Input records START

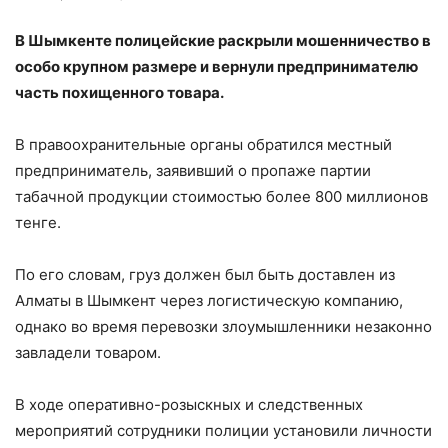
В Шымкенте полицейские раскрыли мошенничество в
особо крупном размере и вернули предпринимателю
часть похищенного товара.
В правоохранительные органы обратился местный
предприниматель, заявивший о пропаже партии
табачной продукции стоимостью более 800 миллионов
тенге.
По его словам, груз должен был быть доставлен из
Алматы в Шымкент через логистическую компанию,
однако во время перевозки злоумышленники незаконно
завладели товаром.
В ходе оперативно-розыскных и следственных
мероприятий сотрудники полиции установили личности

Input records END

## Exercise goal:
Lay out the text from all of the entries above as a numbered list, one line per item, with blank lines left out. Leave the pictures out of your answer.

## Result of the task:
1. В Шымкенте полицейские раскрыли мошенничество в
2. особо крупном размере и вернули предпринимателю
3. часть похищенного товара.
4. В правоохранительные органы обратился местный
5. предприниматель, заявивший о пропаже партии
6. табачной продукции стоимостью более 800 миллионов
7. тенге.
8. По его словам, груз должен был быть доставлен из
9. Алматы в Шымкент через логистическую компанию,
10. однако во время перевозки злоумышленники незаконно
11. завладели товаром.
12. В ходе оперативно-розыскных и следственных
13. мероприятий сотрудники полиции установили личности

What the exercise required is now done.